Goal of the exercise:
Display every line of the records below that contains the string "values", and treat matching as case-sensitive.

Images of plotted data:
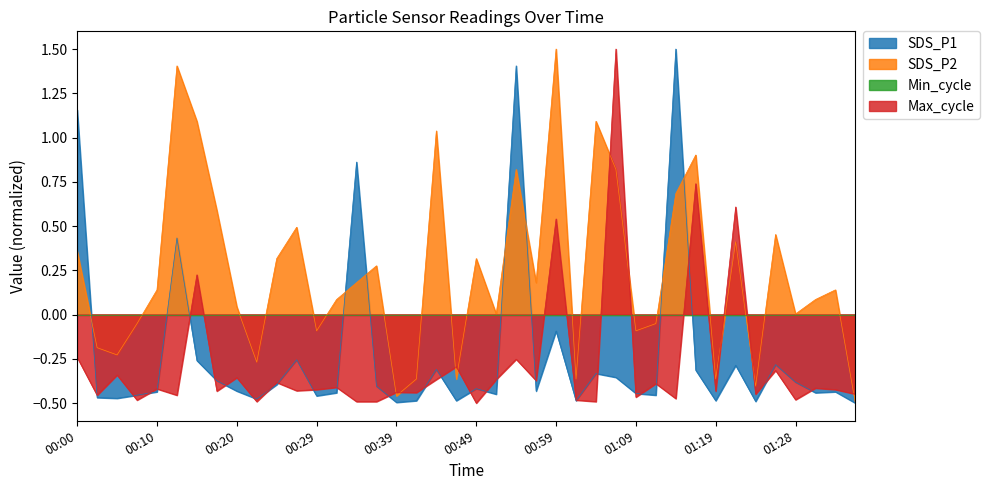

How many negative values does the SDS_P1 series have?

35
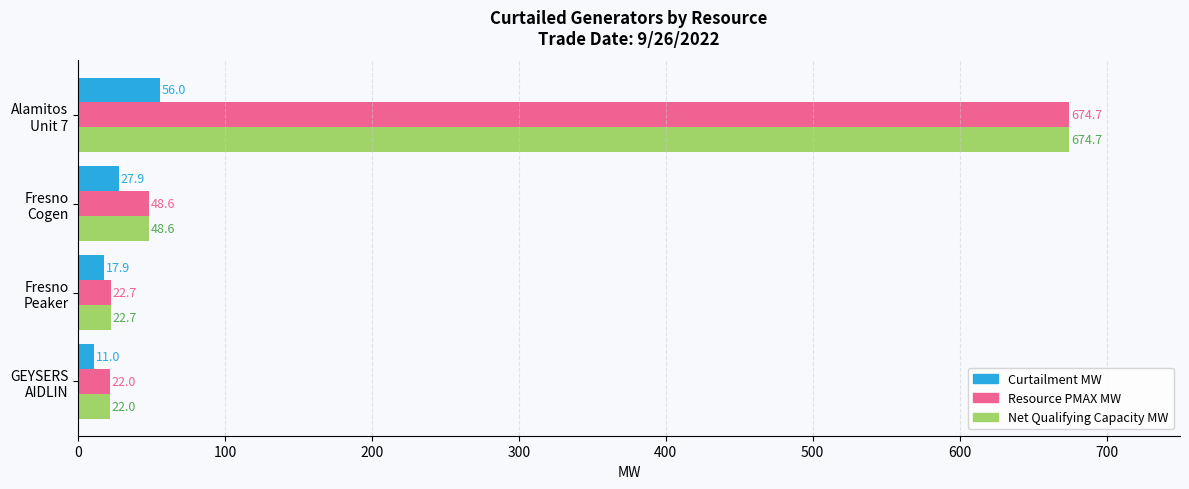

What is the minimum value for Net Qualifying Capacity MW?

22.0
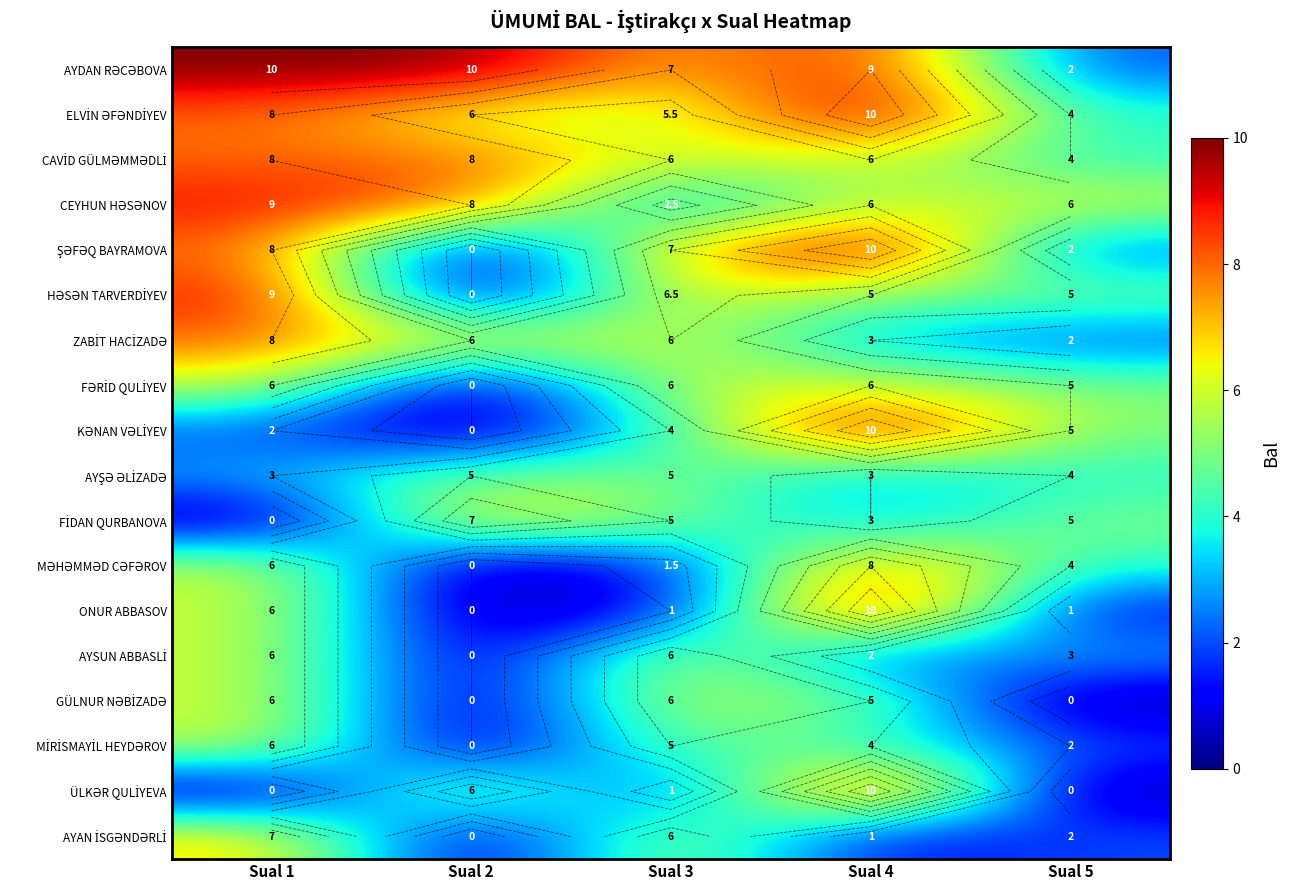

What is the maximum value for ELVİN ƏFƏNDİYEV?

10.0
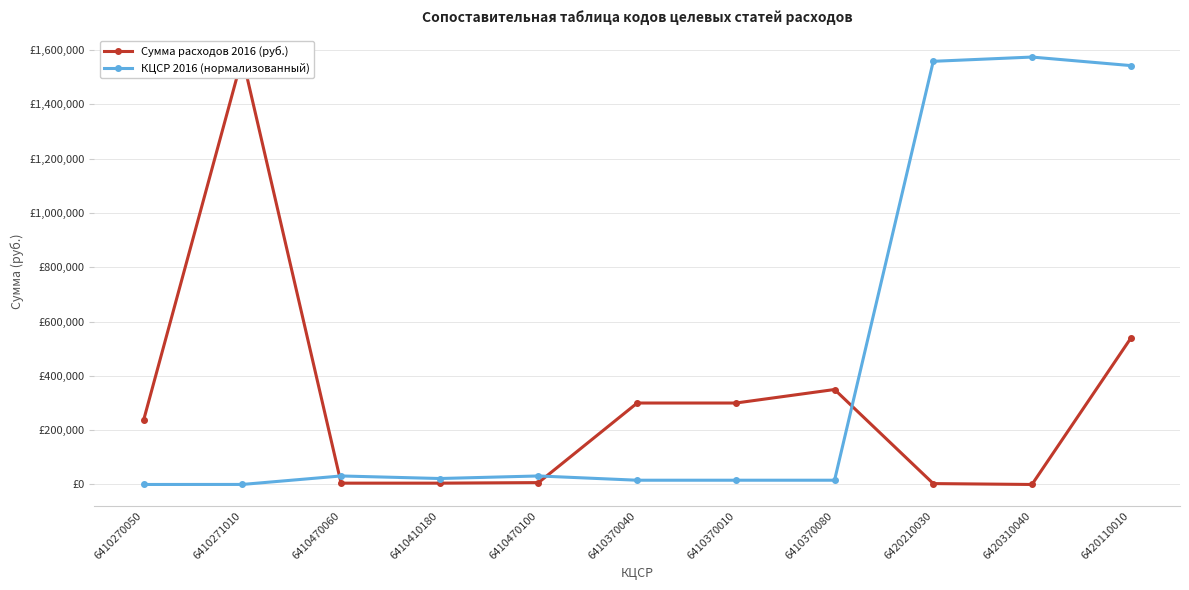

At which label does Сумма расходов 2016 (руб.) reach its minimum?

6420310040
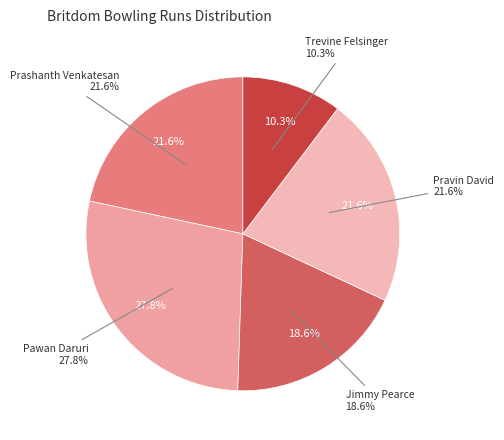

How many slices are in this pie chart?

5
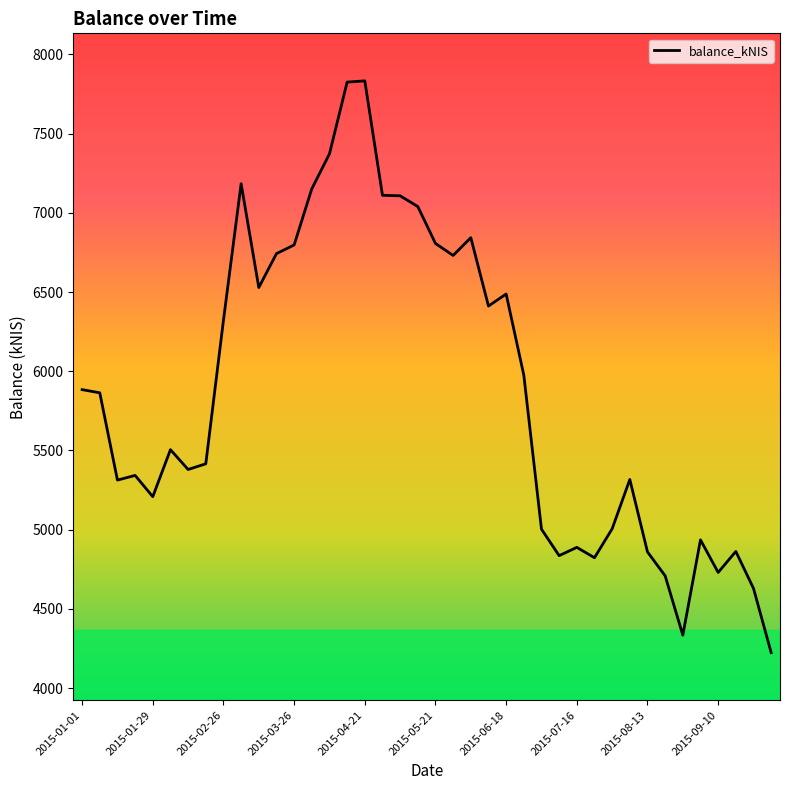

What is the minimum value shown in the chart?

4223.7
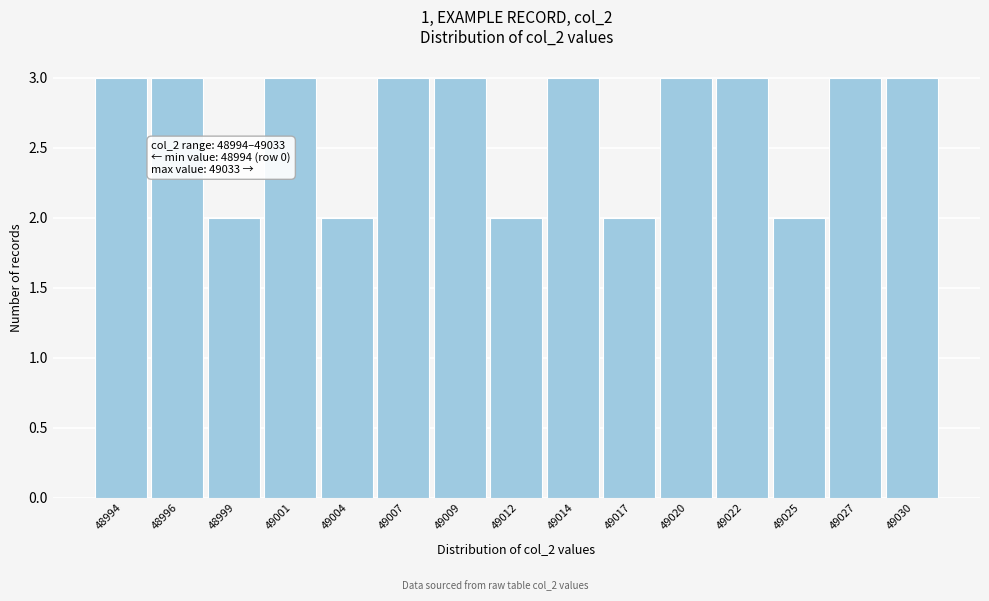

Reading left to right, list all the values displayed in this chart.

3	3	2	3	2	3	3	2	3	2	3	3	2	3	3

Answer below:
How many negative values does the SDS_P1 series have?
Reading left to right, list all the values displayed in this chart.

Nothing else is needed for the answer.